海外ラグジュアリーブランドは、画家やモデル、あとは同業他社の著名デザイナーを引き抜いたりします。
アフターセールスサービス
意外に思われるかもしれませんが、購入後のアフターセールスサービスが「顧客満足度=ブランディング」に直結します。
町のアクセサリーやECショップなんかでは、買ったはいいけど修理不可だったり、購入後数年経つと購入履歴をつかめなかったりと「おやっ」と思うことが少なからずあります。
一方、それなりの有名ブランドであれば、アフターセールスサービスについてさほど心配する必要はありません。
修理も特殊な事情がない限りは対応しますし、古い商品であっても刻印一つ入っていれば、意地で販売実績や資料などから自社製品か否かを判断します(真贋判定とは違うので注意してください)。
そういった修理加工技術や資料の継承には、やはりそれ相応のコストがかかるのです。
店舗環境・接客
これは皆さんが実際に店舗で購入する際に、最も強くそのブランドを印象付けるものとなります。
どんなに商品のデザインやクオリティが良くても、どんなに雑誌にキレイな写真が出ていても、指紋だらけのディスプレイの中、無愛想な店員に接客されたら幻滅してしまいますよね。
店舗環境でいうと、例えば海外高級ブランドは使用されている建材から調度品まで、非常に高価なものを使用しているのがわかります。
また、シーズナルで変わるディスプレイなども、非常にキャッチーで洗練されたディスプレイ什器を使用しています。
特にエルメスやヴィトンなどは、思わず足を止めて見入ってしまいます。
そして接客ですが、多くのラグジュアリーブランドは従業員の教育に非常に多くの時間を割きます。
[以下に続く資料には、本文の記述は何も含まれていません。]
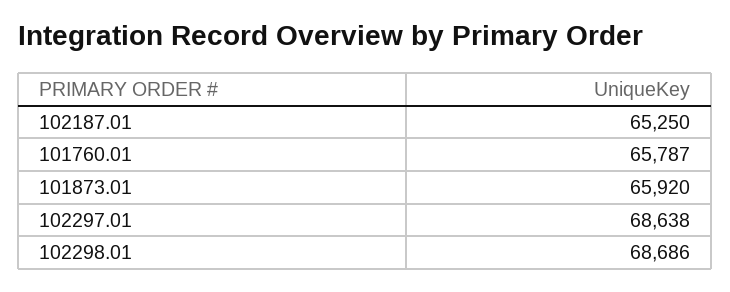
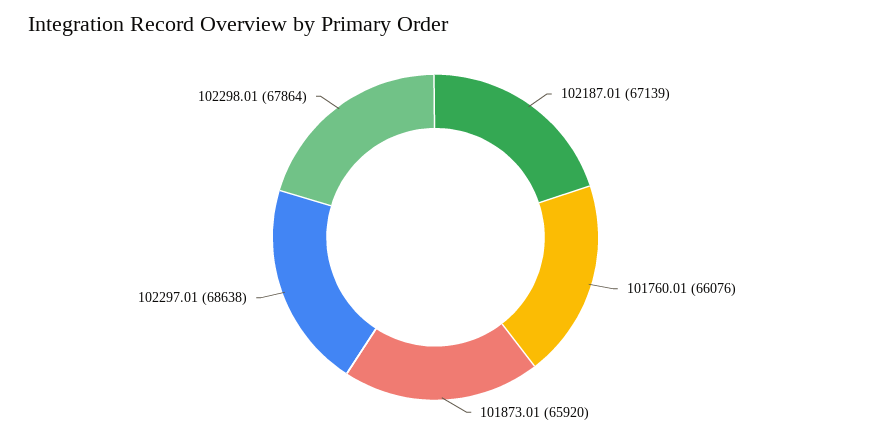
  {
-   "102187.01": 65250,
+   "102187.01": 67139,
-   "101760.01": 65787,
+   "101760.01": 66076,
    "101873.01": 65920,
    "102297.01": 68638,
-   "102298.01": 68686
+   "102298.01": 67864
  }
さらに、評判の良い販売力のあるスタッフはエージェントを通して引き抜きのオファーが入ることもあります。
こうして質の高い販売員がラグジュアリーブランドには集められます。
接客業というのは比較的賃金が他業種に比べて低いといわれていますが、海外ラグジュアリーブランドのスタッフは総じて賃金は(接客業の中では)高めです。
まとめ
このように、多種多様な経費が同じダイヤモンドリング1つ販売するのにも発生し、各ブランドが販売している製品にコストとして上乗せされていきます。
ただ、これを割高なのか割安なのかという2択で捉えることは、やや短絡的でそれぞれの予算や目的に応じて選んでいくことが最適解だとは思います。
ただ・・・
ここ数年の傾向を見て個人的に思うこと
コロナ前から兆候があり、コロナ後に社会問題になっていることなのですが、欧米ではインフレが加速度的に進み、その傾向は高額品ほど顕著です。値上がり率も他商品に比べ高級消費財は著しく高く、モノによっては30%を超えた値上がりをしているケースも見受けられます。
さらに、昨年の歴史的な円安の煽りを受けて、特に海外ラグジュアリーブランドの国内での値あがり率は異常なほど高いです。現状の値上がり率は今まで説明してきた諸々のコストアップの範疇を超えてしまっているように感じます。
今後、もし海外ラグジュアリーブランドの価格がより高騰していくとすると、あえて割高にすることで特別感を演出している印象は拭えず、一般消費者が現状のように百貨店で少し背伸びをして購入するモノでは無くなってしまうかもしれません。